The proceeds generated from the recent financing and warrant exercise strengthened our financial position substantially. As a result, we expect that our cash, cash equivalents and marketable securities will be sufficient to fund Minerva's operations into 2018. Now I'd like to turn the call over to the operator for any questions. Operator.

(Operator Instructions). Jason Butler, JMP Securities.

Just wondering, Remy, obviously, you said that you still need to wait for feedback from regulatory authorities, but any thoughts you can give us on the design of the next study or studies from MIN-101 at this point?

Thank you, Jason. This is, obviously, a very interesting question. So I think what we are contemplating currently is to try to see all of the options because having in mind the really exciting results we have here. We have several options, but the preferred option for the moment, which has to be worked out, which has to be discussed, obviously, with KOLs and with the authorities is to move forward with the same type of patients as the ones who have been included in this Phase IIb study because really it is an unmet medical need. It is a population who is not readily served by existing therapies and so it makes a lot of sense to consider this population among other options because keeping in mind that our molecule is not only improving negative symptoms, but has also an impact on other dimensions of the disease. We have several options open. We are working very hard on this and we will have much more clarity in the close future.

Okay, great. And then just on MIN-202, just thinking about the path in MDD. When you think about the potential sedation effects, how do you design a trial? Is this something where you would expect dose in the evening or how do you anticipate managing the sedation effects of the drug in a non-insomnia population?

Yes, this is also like always a great question. So the drug has to be given in the evening because keep in mind that even so we have seen a direct effect on mood, one of the key features or the key symptoms, comorbid symptoms in depression is definitely insomnia. So clearly, you would like to cover both and it makes a lot of sense to give the drug in the evening.

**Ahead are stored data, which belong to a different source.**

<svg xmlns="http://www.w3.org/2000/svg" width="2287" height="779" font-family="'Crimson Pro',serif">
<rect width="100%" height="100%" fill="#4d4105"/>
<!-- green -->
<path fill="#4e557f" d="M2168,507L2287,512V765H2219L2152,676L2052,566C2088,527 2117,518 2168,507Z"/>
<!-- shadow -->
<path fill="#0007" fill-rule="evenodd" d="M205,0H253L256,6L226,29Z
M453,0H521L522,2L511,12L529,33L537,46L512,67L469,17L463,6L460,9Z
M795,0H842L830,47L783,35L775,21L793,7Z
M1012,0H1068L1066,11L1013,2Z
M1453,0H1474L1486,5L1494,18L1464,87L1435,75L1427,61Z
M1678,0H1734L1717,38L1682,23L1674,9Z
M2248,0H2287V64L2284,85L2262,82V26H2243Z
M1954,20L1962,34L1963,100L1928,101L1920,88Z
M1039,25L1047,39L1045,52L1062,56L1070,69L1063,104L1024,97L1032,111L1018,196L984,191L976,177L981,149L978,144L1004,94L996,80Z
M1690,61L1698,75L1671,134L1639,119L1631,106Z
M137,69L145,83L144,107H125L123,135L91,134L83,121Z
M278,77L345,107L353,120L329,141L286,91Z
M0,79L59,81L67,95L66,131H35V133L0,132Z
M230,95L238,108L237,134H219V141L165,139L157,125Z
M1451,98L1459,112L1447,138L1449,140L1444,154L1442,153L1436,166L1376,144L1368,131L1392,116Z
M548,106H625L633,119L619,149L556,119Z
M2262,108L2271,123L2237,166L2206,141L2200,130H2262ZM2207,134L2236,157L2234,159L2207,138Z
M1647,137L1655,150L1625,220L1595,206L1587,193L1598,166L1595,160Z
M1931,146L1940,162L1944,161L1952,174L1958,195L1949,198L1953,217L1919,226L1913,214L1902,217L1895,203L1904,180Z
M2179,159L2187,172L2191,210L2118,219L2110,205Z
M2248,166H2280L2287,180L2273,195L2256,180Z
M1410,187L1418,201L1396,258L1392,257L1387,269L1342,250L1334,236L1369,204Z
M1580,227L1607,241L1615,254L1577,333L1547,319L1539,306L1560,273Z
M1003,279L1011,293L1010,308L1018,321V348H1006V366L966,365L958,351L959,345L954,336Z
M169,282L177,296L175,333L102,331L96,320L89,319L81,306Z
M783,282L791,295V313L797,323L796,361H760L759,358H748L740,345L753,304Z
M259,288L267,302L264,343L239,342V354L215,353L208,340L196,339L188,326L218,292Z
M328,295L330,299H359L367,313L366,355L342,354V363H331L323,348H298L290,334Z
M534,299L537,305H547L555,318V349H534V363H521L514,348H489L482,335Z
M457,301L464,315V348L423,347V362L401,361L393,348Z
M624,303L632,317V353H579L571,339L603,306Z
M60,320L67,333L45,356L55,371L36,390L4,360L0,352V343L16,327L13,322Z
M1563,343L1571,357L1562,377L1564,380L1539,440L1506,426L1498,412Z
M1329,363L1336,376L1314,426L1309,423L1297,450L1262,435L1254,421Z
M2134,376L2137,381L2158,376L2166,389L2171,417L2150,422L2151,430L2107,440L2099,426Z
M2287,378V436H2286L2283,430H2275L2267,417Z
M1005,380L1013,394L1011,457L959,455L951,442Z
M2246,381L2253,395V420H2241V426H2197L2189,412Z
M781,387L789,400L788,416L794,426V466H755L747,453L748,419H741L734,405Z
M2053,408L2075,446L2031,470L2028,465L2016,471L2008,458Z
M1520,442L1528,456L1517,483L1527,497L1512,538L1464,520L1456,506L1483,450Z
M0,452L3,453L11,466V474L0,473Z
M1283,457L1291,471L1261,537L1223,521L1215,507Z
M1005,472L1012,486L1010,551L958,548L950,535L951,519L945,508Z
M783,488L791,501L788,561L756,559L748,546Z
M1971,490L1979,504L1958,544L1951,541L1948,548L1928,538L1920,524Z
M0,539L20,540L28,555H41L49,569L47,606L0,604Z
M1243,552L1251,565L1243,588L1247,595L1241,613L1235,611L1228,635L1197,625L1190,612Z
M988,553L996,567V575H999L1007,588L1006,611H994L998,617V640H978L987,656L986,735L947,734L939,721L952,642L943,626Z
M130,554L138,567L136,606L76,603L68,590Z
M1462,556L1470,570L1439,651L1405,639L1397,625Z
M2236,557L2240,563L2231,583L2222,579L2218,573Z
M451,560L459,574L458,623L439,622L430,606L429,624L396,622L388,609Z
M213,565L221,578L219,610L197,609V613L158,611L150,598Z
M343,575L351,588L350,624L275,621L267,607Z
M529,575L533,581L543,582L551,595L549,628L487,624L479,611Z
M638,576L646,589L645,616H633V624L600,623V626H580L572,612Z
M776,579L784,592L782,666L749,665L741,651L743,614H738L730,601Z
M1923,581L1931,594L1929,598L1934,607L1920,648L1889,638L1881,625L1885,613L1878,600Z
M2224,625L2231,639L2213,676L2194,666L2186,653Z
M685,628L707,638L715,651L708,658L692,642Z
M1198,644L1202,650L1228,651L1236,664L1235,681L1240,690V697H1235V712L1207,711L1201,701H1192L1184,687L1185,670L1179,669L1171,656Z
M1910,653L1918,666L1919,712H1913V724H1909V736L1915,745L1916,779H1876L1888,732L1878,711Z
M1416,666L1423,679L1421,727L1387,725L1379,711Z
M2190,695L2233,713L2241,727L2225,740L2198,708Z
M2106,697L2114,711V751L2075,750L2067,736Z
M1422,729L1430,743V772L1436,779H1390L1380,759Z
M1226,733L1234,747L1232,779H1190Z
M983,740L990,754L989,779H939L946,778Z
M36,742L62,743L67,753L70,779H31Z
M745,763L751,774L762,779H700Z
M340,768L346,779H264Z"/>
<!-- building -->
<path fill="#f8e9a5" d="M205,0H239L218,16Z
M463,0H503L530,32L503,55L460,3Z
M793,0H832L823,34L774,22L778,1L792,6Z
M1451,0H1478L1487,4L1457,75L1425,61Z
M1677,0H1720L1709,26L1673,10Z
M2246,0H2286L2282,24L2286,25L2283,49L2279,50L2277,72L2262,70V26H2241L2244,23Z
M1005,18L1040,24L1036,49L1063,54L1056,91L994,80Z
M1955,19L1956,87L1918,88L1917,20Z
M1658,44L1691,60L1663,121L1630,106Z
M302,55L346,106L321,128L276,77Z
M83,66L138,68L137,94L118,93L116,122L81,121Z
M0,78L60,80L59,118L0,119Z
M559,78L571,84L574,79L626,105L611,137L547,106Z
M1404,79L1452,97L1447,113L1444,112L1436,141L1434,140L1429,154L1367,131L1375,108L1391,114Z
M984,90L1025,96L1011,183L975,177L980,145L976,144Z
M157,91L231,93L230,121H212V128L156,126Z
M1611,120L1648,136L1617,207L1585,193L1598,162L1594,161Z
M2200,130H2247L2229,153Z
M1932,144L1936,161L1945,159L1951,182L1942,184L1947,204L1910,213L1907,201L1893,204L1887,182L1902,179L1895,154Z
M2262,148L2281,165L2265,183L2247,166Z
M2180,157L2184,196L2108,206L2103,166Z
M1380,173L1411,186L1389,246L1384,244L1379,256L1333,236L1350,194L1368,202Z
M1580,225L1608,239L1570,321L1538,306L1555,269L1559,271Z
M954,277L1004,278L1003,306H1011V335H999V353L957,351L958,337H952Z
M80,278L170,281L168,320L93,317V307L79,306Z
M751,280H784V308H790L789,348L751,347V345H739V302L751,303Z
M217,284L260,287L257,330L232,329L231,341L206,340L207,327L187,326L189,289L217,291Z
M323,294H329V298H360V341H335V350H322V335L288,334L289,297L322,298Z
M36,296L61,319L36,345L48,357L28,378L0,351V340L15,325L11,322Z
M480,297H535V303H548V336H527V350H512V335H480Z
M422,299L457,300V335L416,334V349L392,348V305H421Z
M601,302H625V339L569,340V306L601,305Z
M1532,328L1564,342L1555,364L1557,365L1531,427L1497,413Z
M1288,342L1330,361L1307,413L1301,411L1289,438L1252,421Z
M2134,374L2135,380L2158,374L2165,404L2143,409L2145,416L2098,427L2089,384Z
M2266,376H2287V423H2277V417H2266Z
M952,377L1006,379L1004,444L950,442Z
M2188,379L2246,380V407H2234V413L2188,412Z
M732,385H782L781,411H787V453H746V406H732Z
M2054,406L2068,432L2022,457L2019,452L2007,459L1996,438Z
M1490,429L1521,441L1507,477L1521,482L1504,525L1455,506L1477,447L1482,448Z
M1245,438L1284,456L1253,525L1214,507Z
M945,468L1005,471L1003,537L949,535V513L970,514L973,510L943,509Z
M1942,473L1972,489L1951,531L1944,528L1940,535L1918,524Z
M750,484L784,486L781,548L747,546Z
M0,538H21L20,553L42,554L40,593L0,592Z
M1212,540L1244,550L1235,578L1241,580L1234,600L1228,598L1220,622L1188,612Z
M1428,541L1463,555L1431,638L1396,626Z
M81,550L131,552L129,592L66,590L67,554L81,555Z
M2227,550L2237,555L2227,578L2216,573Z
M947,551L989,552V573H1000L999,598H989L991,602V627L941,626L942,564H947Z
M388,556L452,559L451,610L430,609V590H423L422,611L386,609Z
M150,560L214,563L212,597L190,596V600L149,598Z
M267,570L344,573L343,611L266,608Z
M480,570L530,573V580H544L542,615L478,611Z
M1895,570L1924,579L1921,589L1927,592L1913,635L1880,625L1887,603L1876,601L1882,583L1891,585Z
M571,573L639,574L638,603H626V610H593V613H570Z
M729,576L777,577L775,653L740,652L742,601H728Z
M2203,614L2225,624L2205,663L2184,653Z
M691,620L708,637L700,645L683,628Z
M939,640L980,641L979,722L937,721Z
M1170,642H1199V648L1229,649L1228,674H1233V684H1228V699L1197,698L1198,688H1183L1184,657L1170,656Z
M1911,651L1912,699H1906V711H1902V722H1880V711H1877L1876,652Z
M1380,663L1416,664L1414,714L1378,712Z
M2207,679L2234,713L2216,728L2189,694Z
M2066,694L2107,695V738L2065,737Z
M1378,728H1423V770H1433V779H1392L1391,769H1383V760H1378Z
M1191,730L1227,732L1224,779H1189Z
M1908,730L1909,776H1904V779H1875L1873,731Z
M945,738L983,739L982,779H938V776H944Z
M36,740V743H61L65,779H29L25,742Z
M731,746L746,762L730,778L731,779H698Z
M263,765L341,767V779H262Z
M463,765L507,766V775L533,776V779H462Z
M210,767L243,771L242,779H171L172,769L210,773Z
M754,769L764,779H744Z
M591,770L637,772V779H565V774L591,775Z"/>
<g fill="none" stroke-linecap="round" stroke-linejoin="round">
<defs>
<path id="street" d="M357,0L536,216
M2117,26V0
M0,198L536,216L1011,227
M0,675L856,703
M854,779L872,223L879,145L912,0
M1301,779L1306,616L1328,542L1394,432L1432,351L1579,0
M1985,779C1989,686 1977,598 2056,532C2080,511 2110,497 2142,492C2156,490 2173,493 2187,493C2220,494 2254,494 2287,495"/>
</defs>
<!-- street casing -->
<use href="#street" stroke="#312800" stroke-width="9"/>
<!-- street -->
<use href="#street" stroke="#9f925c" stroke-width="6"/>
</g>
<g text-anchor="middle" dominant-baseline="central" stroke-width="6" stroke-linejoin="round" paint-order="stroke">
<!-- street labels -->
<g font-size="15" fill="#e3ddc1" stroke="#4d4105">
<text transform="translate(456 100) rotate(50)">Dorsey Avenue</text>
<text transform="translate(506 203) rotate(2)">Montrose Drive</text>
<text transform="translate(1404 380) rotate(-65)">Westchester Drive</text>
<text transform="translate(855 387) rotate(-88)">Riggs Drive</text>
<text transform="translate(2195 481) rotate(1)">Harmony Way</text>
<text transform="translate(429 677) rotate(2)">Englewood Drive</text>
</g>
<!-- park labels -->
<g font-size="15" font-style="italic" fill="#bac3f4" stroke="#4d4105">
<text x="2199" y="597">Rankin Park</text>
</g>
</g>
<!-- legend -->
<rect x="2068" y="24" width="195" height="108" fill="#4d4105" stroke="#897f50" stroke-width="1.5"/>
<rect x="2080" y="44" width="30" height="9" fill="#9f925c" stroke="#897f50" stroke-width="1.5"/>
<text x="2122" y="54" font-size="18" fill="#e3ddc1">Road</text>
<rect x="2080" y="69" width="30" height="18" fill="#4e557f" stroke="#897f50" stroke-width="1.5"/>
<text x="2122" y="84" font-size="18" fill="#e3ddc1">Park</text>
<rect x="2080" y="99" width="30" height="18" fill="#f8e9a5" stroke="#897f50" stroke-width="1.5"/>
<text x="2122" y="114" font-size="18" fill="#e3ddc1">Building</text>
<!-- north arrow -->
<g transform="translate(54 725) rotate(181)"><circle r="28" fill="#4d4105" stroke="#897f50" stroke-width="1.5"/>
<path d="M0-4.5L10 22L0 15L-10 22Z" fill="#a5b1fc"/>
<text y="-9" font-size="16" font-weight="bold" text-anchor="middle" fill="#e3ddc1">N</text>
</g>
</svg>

When you speak about sedation, I think this is not completely correct because keep in mind that if you are going via the orexin pathway and you are going to block some orexin pathways, you are not activating the sedating pathways in the brain like the (inaudible) pathway, but you are really controlling the overactivity in terms of vigilance control in the brain. So with a molecule like our molecule is doing, it is somehow bringing back to a physiological level the overactivity of the weight systems in the brain. So (inaudible) again, a long story short, the drug has to be given in the evening for sure.

Very helpful. And then just a quick question for Geoff. Speaking about the fact that you are now in a position where you are preparing for additional clinical studies, is the R&D run rate we saw in 2Q reflective of what we are going to see for the rest of the year or could the trend change meaningfully from that?

We don't really give guidance on expense, Jason. Thanks for the question. But I think you are right. What we saw in quarter two was a tapering effect that the 101 IIb study and the 117 IIa study began to read out. And my current thoughts for the remainder of the year is that the run rate won't significantly change. Obviously we are beginning to prepare for later-stage studies and there will be additional costs associated with CMC and regulatory work. But my current thought is not significantly.

Okay, helpful. Thanks for taking the questions and congrats on all the progress and results in the last quarter.

(Operator Instructions). I am currently showing no further questions. I will now turn the call back over to William Boni for closing remarks.

Thank you, everybody, for joining us on this morning's call and we look forward to keeping you up to date as developments unfold in the coming months. Take care.

Thank you, ladies and gentlemen. That does conclude today's conference. You may all disconnect and everyone have a great day.